• Prezentowane dane
......

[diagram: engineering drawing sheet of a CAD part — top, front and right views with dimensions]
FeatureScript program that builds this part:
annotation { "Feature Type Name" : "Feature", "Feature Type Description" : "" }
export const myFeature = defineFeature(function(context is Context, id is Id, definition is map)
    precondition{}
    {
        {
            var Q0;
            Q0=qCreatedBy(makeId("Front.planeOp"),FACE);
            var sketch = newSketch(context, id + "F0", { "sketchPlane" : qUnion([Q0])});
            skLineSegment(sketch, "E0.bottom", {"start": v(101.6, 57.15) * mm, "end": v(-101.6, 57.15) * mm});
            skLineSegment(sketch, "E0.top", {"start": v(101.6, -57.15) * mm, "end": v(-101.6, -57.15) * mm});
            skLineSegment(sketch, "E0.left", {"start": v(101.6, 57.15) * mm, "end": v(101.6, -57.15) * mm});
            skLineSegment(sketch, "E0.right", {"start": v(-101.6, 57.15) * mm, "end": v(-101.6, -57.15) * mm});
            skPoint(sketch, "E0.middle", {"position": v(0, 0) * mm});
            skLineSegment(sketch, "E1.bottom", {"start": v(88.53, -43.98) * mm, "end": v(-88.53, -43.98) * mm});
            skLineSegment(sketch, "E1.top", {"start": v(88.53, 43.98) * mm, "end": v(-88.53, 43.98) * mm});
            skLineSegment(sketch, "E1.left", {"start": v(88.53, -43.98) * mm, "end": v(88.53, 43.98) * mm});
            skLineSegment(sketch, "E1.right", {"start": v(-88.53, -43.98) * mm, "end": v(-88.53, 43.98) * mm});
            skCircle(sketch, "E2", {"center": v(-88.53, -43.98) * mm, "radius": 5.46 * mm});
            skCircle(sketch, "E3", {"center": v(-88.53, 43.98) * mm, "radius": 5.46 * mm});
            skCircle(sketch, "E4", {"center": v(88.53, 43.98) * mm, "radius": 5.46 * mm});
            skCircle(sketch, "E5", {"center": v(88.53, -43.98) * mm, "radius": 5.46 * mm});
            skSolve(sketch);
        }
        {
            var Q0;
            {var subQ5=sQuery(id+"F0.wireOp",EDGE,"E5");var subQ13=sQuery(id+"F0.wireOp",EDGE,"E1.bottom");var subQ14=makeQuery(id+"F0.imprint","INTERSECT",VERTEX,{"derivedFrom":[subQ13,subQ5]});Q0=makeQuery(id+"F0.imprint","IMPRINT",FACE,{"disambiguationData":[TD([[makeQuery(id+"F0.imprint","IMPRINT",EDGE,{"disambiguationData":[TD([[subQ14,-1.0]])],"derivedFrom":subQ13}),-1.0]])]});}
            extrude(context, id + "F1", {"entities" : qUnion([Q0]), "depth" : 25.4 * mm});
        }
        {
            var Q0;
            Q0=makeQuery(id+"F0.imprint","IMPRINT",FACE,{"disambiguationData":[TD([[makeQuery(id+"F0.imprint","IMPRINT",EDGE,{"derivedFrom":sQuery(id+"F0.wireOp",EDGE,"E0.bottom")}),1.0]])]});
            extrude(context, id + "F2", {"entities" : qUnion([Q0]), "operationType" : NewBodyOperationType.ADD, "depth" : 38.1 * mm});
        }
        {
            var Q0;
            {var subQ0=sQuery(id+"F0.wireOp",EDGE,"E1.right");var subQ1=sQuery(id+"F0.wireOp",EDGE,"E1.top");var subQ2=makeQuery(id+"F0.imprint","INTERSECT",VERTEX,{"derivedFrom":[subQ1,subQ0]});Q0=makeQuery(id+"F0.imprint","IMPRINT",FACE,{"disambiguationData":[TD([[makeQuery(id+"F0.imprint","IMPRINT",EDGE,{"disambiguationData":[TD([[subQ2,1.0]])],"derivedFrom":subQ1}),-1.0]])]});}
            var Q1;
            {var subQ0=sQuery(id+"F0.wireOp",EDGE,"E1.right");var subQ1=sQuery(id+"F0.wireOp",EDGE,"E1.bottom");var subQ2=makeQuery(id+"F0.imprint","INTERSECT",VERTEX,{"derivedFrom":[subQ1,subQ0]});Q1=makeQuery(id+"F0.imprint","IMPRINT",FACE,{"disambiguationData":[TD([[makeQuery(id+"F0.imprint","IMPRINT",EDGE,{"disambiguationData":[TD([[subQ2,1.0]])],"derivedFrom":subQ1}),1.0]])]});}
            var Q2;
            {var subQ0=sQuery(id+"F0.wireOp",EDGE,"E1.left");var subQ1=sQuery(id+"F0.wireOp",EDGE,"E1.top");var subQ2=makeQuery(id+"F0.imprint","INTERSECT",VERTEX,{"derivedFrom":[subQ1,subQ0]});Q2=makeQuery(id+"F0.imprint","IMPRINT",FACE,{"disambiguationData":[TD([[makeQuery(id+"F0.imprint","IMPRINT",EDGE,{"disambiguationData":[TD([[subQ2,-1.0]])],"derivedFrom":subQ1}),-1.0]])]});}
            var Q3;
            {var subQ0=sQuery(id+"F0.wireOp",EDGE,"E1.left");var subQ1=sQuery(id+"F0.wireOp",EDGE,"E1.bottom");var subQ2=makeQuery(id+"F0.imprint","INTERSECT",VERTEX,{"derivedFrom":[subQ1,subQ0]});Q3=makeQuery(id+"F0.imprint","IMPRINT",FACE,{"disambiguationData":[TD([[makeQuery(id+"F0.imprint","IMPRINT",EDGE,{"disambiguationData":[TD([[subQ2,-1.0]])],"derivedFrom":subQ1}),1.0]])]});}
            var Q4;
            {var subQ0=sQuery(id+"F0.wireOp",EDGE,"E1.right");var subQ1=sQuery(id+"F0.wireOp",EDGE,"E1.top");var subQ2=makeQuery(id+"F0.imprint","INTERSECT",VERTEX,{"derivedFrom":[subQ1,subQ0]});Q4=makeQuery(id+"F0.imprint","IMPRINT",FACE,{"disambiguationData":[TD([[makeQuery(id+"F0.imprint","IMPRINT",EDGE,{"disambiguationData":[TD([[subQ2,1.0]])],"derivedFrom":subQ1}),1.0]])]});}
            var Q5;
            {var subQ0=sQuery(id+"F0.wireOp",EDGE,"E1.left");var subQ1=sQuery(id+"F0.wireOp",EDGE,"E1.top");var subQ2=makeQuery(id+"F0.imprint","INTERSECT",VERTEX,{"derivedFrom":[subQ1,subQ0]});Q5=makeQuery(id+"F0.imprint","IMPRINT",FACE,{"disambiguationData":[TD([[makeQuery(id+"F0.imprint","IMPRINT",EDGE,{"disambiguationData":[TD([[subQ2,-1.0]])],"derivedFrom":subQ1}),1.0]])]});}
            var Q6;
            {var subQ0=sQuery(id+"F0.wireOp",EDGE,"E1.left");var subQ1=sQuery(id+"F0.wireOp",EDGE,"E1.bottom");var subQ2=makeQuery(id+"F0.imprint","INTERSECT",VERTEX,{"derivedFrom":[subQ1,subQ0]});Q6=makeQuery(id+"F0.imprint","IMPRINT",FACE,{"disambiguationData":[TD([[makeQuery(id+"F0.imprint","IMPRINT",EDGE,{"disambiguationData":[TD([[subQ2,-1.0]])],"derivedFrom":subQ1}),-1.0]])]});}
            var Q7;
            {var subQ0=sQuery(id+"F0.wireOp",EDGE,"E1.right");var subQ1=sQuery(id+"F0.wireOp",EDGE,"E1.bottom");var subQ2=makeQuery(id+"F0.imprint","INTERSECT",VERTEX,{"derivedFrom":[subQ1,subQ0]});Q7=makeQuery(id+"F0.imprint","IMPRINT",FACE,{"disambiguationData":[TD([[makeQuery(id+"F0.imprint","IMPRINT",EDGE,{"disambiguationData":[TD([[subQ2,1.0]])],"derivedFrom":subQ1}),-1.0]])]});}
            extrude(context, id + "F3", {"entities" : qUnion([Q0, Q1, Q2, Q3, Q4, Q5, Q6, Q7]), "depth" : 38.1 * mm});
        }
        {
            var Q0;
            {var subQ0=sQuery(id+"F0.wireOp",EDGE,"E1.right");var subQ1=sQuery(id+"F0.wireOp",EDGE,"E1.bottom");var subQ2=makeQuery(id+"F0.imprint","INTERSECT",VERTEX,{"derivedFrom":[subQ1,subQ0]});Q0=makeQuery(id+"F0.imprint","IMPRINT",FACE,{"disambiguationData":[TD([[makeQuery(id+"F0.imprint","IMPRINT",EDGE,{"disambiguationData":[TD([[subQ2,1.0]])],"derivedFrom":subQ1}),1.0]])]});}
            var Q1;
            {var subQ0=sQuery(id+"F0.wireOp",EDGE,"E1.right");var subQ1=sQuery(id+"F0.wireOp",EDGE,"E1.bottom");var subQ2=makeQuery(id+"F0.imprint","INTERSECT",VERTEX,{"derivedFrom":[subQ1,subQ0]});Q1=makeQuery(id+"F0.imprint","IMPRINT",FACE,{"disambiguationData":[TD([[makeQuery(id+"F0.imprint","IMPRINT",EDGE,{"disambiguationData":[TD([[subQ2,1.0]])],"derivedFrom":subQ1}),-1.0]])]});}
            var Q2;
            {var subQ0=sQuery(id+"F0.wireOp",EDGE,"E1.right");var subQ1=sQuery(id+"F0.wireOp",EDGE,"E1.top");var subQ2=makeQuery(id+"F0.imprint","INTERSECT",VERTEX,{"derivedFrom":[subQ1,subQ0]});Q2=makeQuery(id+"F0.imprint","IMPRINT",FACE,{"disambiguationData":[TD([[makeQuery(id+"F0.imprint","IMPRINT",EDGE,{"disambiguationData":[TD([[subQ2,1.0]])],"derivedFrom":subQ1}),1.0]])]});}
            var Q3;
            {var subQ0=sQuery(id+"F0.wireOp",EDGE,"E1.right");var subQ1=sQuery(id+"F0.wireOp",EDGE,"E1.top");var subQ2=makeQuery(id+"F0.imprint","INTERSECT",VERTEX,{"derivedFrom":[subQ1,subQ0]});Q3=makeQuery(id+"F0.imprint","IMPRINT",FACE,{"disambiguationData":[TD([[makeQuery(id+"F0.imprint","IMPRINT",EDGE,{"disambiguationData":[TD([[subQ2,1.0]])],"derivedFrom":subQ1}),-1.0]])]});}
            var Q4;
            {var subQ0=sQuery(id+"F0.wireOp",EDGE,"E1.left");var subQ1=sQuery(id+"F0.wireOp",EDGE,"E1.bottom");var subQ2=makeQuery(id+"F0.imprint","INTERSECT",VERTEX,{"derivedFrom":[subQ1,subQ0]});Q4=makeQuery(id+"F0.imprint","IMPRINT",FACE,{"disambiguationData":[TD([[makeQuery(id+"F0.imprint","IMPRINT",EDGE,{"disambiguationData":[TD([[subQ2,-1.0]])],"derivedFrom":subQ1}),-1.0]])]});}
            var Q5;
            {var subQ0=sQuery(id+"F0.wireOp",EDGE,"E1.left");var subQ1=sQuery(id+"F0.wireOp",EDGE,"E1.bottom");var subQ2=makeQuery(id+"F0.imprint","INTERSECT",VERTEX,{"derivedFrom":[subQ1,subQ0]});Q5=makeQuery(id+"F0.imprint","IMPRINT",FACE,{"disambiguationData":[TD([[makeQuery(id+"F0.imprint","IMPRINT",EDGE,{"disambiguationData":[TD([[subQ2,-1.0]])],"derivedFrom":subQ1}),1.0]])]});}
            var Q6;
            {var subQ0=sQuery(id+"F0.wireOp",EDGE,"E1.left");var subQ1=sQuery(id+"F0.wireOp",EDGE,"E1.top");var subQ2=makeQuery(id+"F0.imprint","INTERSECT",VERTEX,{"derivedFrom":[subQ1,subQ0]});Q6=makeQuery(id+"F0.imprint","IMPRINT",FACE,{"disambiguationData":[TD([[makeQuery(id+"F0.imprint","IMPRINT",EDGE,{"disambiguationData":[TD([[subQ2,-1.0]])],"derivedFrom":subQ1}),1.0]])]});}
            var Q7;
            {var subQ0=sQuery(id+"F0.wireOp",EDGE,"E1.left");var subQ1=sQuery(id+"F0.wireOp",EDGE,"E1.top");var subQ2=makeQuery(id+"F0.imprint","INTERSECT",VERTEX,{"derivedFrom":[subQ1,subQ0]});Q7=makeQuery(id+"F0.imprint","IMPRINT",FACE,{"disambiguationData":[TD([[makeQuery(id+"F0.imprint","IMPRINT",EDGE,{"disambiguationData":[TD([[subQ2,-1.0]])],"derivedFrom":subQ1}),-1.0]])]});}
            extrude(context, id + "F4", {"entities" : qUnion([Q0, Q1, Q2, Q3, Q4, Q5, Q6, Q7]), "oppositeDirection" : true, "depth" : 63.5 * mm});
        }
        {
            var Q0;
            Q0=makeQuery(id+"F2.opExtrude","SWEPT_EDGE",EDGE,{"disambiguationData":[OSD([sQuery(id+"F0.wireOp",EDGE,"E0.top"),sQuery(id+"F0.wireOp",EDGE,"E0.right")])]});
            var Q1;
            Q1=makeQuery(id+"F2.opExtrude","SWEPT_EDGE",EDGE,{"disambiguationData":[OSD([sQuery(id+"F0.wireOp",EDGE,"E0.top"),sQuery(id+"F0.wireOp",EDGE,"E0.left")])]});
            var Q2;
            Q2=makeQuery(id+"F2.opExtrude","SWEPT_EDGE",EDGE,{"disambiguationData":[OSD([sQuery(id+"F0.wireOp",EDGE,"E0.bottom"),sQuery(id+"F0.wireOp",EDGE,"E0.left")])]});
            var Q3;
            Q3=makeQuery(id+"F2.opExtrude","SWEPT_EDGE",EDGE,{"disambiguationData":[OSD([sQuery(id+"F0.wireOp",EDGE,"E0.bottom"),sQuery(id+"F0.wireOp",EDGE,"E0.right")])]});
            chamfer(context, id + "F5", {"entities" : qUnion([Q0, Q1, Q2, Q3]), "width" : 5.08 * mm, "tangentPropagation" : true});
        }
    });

......

• Cel zadania
Zbierz z powyższych danych wszystkie wiersze zawierające ciąg "radius". Wielkość liter ma znaczenie.

• Rozwiązanie pisemne
            skCircle(sketch, "E2", {"center": v(-88.53, -43.98) * mm, "radius": 5.46 * mm});
            skCircle(sketch, "E3", {"center": v(-88.53, 43.98) * mm, "radius": 5.46 * mm});
            skCircle(sketch, "E4", {"center": v(88.53, 43.98) * mm, "radius": 5.46 * mm});
            skCircle(sketch, "E5", {"center": v(88.53, -43.98) * mm, "radius": 5.46 * mm});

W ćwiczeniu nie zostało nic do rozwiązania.